Traditional change management—vision, coalition, communication—no longer suffices in an era defined by pandemics, tariffs, and sudden technological shifts. A new Fast Company analysis argues that organizations must now embed adaptability directly into their culture, citing Alberta's Ministry of Communication and Public Engagement as a case study.
During the pandemic, the Ministry faced a fundamental tension: resources needed to be centralized for rapid crisis response, yet its operations had long been proudly decentralized. Leadership realized that mandated change would fail. Instead, they focused on shifting organizational behaviors rather than issuing top-down directives.
The article identifies the first step: identifying existing behaviors. At Alberta's Ministry, key communication personnel were historically embedded within client ministries like Justice and Public Safety, creating silos that slowed coordinated response. Recognizing this pattern allowed leaders to target specific cultural shifts.

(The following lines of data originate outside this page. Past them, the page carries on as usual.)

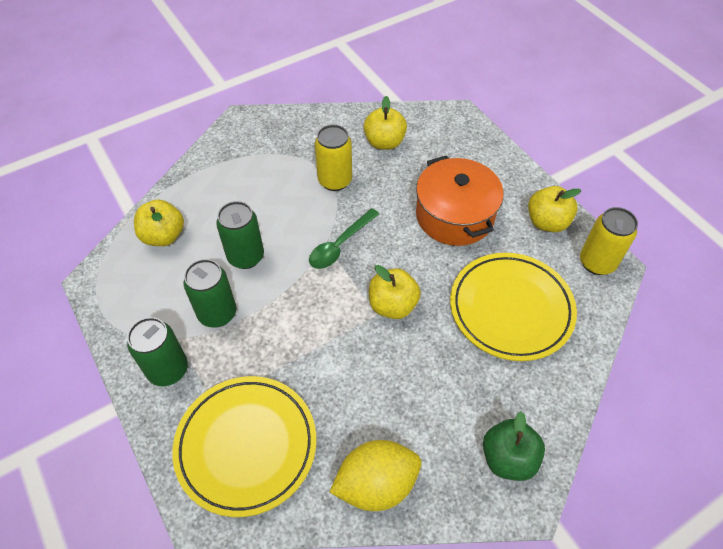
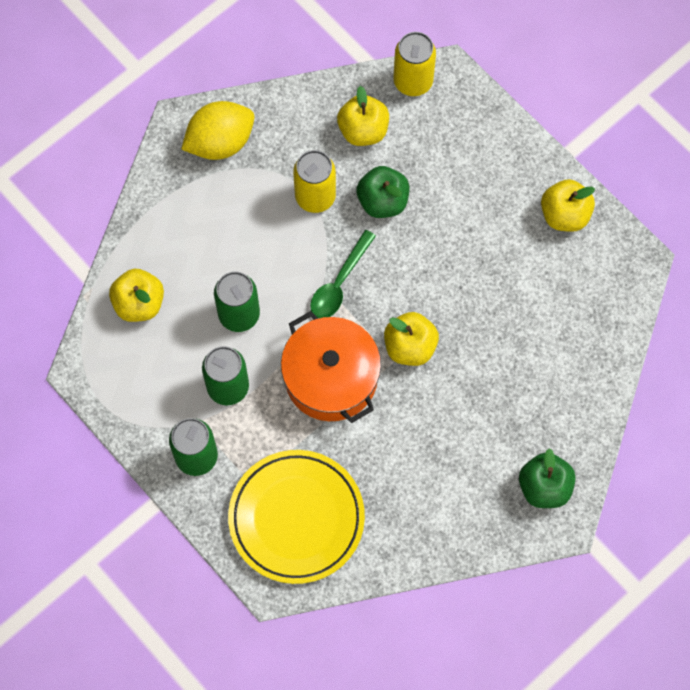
camera: 10 degrees left, 15 degrees up
(376, 484) = (425, 532): yellow lemon -> yellow lemon (220, 142)
(390, 191) = (382, 201): none -> green apple
(454, 215) = (461, 223): orange pot -> orange pot (331, 378)
(511, 309) = (533, 330): yellow plate -> none
(597, 262) = (621, 259): yellow can -> yellow can (413, 81)

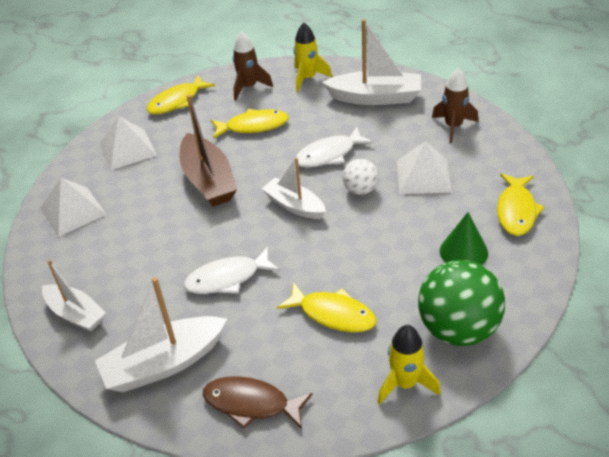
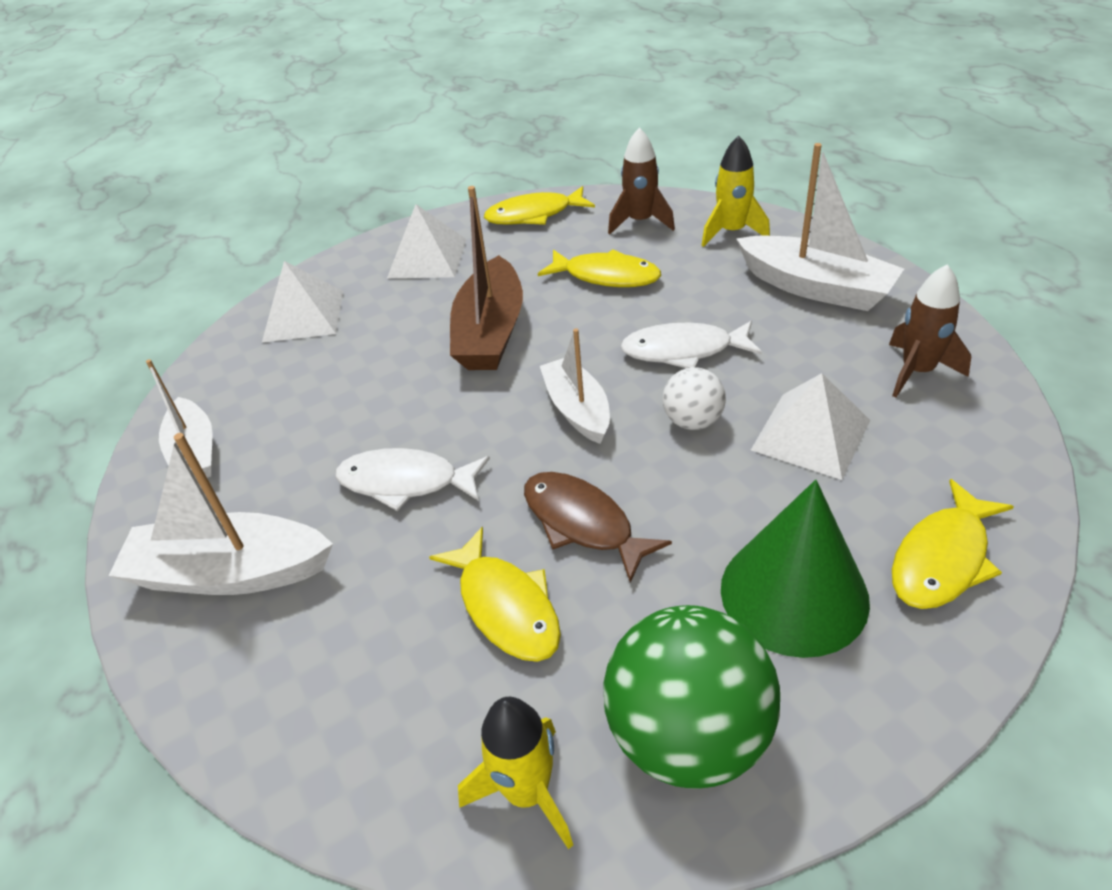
camera: 30 degrees right, 0 degrees up
(251, 404) = (283, 697): brown fish -> brown fish (583, 523)
(463, 252) = (794, 594): green cone -> green cone, size x1.57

This approach reflects a broader trend. As disruption becomes perpetual—from AI breakthroughs to sudden tariff changes—companies must move from episodic strategic pivots to continuous cultural evolution. The lesson: culture is no longer a soft barrier to change but the primary mechanism for executing it.
Fast Company notes that this behavioral-first strategy requires patience and precision, but yields faster, more sustainable adaptation than traditional change campaigns. The Alberta example suggests that even bureaucratic organizations can transform when culture becomes the lever, not the obstacle.